Artisan 06-29-2005 10:53 PM

Have you seen this?

Helen White 06-29-2005 11:18 PM

Originally Posted by reader
Yes, that's one of the sites I've come across in my research, and it was one of the more helpful things I found. But I have read some conflicting things on this and am just looking for as much information as possible. (I'd have liked it better if that source included some citation so I could research it further. That's the trouble with a lot of internet research.) Thanks so much for your reply!

Zoo Loo Naturals 06-30-2005 01:48 AM

Visit Lots of good info there and maybe you have a chapter near you.

pamamidwife 06-30-2005 02:34 AM

A Bandls ring is formed when the lower uterine segment gets really thin - usually because of an obstructed labor. This could be because baby is in a bad position, mostly. You'd see it if baby wasn't well applied to the cervix, or malpositioned in some way (shoulder presentation) after a VERY long time of contractions.

It isn't likely to occur again - and good thing! A Bandls ring with a VBAC is dangerous - the next step is full blown catastrophic rupture (even in an unscarred uterus!!).

mwherbs 07-01-2005 11:04 AM

the info will be in OB textbooks

it is as Pam said. Another reason for a Bandl's ring would be from a cervix that has adhesions and is not dilating if contractions continue and the cervix can't open on its own a Bandl's ring can occur
other causes in the old days when the pelvis hadn't grown properly from malnutrition or a previously broken pelvis that is pinned or mis-shapen so the baby cannot come through all occur after the uterus has been working hard for a period of time not just at the beginning of labor.

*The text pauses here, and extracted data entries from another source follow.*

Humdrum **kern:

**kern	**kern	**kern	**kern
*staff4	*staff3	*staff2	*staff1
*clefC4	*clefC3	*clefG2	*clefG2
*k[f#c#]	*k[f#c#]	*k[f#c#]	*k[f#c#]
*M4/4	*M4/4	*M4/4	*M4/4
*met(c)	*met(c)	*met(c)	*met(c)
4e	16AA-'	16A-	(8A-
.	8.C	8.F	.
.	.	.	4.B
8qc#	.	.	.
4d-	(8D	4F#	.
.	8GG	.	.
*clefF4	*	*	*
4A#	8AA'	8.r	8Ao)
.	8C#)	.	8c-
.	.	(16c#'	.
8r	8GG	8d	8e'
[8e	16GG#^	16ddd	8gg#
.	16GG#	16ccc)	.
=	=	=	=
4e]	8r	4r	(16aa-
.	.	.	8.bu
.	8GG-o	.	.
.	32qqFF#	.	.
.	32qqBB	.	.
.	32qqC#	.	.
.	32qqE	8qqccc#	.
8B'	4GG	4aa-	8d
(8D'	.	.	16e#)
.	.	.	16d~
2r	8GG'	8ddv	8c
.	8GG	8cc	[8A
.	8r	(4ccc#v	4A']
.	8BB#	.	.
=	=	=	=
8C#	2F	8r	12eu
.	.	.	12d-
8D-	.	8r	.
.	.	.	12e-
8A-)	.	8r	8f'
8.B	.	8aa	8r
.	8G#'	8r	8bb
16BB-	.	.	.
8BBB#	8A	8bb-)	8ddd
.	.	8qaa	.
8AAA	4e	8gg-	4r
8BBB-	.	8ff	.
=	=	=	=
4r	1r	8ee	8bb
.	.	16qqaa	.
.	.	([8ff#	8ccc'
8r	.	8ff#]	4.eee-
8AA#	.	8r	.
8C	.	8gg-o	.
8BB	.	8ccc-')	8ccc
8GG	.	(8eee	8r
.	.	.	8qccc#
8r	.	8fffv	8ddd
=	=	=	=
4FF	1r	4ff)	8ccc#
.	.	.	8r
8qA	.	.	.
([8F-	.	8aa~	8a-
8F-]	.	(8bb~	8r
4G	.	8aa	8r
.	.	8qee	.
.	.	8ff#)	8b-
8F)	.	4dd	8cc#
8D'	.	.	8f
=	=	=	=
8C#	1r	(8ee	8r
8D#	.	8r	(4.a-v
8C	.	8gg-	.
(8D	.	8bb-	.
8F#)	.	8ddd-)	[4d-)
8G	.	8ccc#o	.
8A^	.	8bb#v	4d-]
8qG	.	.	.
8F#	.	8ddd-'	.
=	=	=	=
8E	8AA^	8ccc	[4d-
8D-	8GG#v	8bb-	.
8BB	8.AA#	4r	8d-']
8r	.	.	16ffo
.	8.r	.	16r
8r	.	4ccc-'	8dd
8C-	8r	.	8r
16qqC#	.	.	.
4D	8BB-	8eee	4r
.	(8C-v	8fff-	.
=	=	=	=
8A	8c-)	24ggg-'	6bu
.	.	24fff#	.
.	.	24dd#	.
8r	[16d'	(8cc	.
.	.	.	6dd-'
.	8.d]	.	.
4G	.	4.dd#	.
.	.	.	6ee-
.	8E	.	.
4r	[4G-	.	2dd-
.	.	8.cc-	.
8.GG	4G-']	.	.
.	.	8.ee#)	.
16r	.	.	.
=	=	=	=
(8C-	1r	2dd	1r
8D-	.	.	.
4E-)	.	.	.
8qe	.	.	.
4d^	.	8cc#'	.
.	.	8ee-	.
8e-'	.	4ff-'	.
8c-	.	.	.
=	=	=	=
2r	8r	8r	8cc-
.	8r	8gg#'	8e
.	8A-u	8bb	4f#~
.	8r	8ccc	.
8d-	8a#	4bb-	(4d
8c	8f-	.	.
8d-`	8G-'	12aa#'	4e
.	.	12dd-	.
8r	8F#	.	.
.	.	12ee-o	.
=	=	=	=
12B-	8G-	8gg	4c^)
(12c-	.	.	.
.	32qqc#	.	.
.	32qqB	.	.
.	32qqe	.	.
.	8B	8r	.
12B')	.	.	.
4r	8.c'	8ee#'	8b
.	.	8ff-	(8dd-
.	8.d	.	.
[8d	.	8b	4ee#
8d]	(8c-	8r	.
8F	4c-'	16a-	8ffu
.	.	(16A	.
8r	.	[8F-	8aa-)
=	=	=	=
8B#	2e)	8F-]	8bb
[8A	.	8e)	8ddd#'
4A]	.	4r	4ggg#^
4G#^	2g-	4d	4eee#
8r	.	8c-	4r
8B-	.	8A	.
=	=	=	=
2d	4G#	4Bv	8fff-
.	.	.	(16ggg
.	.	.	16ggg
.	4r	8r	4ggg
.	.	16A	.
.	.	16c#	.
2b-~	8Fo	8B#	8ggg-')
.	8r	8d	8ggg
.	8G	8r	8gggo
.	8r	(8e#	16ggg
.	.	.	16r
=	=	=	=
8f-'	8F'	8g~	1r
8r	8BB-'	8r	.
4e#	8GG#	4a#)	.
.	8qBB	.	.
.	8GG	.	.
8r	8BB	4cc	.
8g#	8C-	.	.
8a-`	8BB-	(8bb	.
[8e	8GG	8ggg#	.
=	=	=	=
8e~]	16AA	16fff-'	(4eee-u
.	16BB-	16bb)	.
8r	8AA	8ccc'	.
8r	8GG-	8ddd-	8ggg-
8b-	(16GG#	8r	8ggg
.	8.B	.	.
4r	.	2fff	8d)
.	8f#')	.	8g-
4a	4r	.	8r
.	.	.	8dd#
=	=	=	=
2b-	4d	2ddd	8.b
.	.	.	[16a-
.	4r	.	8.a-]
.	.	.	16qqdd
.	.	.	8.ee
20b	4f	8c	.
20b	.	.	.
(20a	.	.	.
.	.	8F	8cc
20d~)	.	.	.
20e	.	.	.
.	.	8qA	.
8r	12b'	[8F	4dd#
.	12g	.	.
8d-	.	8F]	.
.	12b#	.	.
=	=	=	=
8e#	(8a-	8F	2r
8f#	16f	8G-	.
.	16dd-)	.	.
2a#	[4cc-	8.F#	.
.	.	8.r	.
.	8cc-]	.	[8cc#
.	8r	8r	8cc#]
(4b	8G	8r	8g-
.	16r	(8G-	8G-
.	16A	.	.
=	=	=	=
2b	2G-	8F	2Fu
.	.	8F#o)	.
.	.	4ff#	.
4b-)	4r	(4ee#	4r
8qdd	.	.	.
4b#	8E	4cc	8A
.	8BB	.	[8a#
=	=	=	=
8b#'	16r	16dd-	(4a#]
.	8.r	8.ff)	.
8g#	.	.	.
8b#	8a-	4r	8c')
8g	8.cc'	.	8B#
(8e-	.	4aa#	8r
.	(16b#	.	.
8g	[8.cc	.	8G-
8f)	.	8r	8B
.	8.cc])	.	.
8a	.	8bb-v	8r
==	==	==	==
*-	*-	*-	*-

Helen White 07-02-2005 03:58 PM

Thank you for the replies so far, everyone. Also thanks for the obstetric textbook recommendation. I'd done more specific searches in my library's system, but none for textbooks.

Any book recommendations for reading about VBAC specifically?

I'd also welcome any other recommendations on what I could do to be most helpful to her.

pamamidwife 07-02-2005 04:12 PM

I think you are being really helpful already! Perhaps joining the ICAN email list will also give you some insight into what women face with traiditonal medical care in regards to VBACs.